DOCUMENT EXTRACT
-- BEGIN --

Life_in_Tension_web“Blessed are the peacemakers, for they shall be called sons of God.” (Matt. 5:9 ESV)

By Stephen W. Hiemstra

The seventh beatitude focuses on peacemaking. Here we move from tension with ourselves and tension with God to tension with others.  Peacemaking embodies them all.

What does it mean to be a peacemaker?

The absence of peace on earth begins with sin and its consequences. In response to Satan’s temptation of Adam and Eve, God curses him with these words:

“I will put enmity between you and the woman, and between your offspring and her offspring; he shall bruise your head, and you shall bruise his heel.” (Gen 3:15 ESV)

The first example of peacemaking in scripture follows shortly thereafter and demonstrates God at work. We read:

“So Cain was very angry, and his face fell. The LORD said to Cain, Why are you angry, and why has your face fallen? If you do well, will you not be accepted? And if you do not do well, sin is crouching at the door. Its desire is for you, but you must rule over it.” (Gen 4:5-7 ESV)

-- END --

INFORMATION SUPPLIED
-- BEGIN --

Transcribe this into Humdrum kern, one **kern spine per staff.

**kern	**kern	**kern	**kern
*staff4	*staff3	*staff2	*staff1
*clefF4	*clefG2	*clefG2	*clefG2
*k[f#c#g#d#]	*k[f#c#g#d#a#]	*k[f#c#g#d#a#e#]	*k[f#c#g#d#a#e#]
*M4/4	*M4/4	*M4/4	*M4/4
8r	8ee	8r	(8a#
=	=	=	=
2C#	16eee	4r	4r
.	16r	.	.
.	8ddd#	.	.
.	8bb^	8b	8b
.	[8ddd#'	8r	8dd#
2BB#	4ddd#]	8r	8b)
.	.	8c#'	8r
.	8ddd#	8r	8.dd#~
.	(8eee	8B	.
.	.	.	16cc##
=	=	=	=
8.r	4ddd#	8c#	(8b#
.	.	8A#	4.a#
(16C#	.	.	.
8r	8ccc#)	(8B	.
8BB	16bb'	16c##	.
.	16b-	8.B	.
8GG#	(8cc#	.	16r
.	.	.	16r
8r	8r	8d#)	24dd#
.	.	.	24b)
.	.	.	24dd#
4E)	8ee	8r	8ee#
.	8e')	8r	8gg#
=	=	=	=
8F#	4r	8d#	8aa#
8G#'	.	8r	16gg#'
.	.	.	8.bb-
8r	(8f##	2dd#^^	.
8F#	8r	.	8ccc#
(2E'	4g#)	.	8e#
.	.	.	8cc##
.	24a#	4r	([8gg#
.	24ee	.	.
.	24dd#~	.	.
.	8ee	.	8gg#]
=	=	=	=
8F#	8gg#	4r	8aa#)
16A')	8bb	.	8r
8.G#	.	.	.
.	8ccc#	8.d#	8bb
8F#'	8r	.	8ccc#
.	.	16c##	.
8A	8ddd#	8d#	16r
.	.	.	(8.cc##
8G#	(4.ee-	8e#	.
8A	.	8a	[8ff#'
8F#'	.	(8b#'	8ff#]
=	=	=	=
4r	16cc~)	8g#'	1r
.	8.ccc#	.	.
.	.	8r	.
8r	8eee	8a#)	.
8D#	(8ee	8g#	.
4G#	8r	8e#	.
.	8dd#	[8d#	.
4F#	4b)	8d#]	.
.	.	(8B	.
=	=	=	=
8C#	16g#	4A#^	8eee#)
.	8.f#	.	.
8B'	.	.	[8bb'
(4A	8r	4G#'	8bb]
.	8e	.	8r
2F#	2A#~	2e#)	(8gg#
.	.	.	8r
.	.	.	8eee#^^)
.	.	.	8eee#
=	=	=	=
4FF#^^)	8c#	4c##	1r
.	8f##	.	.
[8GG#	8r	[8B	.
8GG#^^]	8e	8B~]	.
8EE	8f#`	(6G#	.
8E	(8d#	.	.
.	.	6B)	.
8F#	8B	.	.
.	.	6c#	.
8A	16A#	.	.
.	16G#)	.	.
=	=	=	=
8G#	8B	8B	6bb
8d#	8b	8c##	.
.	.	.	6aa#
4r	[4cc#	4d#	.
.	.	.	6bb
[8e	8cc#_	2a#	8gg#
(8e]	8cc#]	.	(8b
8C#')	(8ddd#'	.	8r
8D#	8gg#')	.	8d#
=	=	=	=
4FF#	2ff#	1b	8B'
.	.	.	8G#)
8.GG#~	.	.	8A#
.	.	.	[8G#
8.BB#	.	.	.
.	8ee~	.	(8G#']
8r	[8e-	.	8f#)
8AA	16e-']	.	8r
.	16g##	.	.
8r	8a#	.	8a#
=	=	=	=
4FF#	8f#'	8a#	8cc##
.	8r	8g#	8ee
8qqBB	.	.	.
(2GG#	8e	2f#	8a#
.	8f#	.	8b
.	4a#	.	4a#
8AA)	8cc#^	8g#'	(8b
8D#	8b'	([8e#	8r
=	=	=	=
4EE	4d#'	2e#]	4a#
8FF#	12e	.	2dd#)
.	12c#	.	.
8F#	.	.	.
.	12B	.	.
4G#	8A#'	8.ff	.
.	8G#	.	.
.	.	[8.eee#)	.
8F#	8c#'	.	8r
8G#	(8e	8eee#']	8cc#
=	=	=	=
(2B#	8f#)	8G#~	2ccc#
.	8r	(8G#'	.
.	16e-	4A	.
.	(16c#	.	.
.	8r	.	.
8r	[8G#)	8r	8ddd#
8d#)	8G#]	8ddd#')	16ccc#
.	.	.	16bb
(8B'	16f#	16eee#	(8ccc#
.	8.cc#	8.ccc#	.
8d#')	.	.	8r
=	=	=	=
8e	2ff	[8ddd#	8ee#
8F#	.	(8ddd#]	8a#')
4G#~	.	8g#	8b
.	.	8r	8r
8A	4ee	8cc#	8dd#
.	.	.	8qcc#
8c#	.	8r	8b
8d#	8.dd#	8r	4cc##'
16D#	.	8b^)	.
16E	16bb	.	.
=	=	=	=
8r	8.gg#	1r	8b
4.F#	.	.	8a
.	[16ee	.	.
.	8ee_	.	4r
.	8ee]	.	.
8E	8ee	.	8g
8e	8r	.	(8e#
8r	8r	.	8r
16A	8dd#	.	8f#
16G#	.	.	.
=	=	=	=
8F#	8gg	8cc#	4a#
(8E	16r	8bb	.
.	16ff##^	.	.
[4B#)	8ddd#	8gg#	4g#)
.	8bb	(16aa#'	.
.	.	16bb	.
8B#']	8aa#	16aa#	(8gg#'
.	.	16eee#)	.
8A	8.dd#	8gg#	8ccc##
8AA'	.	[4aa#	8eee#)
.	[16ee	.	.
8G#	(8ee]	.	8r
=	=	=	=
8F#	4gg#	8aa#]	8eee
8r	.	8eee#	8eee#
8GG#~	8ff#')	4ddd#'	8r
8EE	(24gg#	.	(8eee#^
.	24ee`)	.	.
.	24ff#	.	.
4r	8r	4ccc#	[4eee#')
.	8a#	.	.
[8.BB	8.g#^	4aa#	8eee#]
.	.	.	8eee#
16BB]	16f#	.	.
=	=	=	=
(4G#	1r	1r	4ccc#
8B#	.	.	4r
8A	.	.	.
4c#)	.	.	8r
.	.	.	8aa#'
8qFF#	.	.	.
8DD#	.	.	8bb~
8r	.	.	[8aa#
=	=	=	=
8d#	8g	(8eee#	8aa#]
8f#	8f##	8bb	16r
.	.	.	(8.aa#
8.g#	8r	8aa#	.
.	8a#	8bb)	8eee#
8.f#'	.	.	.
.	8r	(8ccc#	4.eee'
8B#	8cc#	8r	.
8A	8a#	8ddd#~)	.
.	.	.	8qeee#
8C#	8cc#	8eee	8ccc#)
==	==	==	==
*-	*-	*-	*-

-- END --

WHAT THE TASK ASKS
Extend the passage on peacemaking in the seventh beatitude, picking up after its closing quotation from Gen 4:5-7 rather than drawing on the data.

FINAL ANSWER
God sees Cain angry at his brother, Abel, and intervenes to reconcile them. God cautions Cain to get a handle on his own desires. In other words, Abel is not the problem. Cain ignores God; projects his anger on his brother; and kills him. Cain becomes an object of pity because he can neither control his emotions nor his behavior. Jesus himself uses this illustration later in the Sermon on the Mount where he links anger and murder (Matt 5:21-26).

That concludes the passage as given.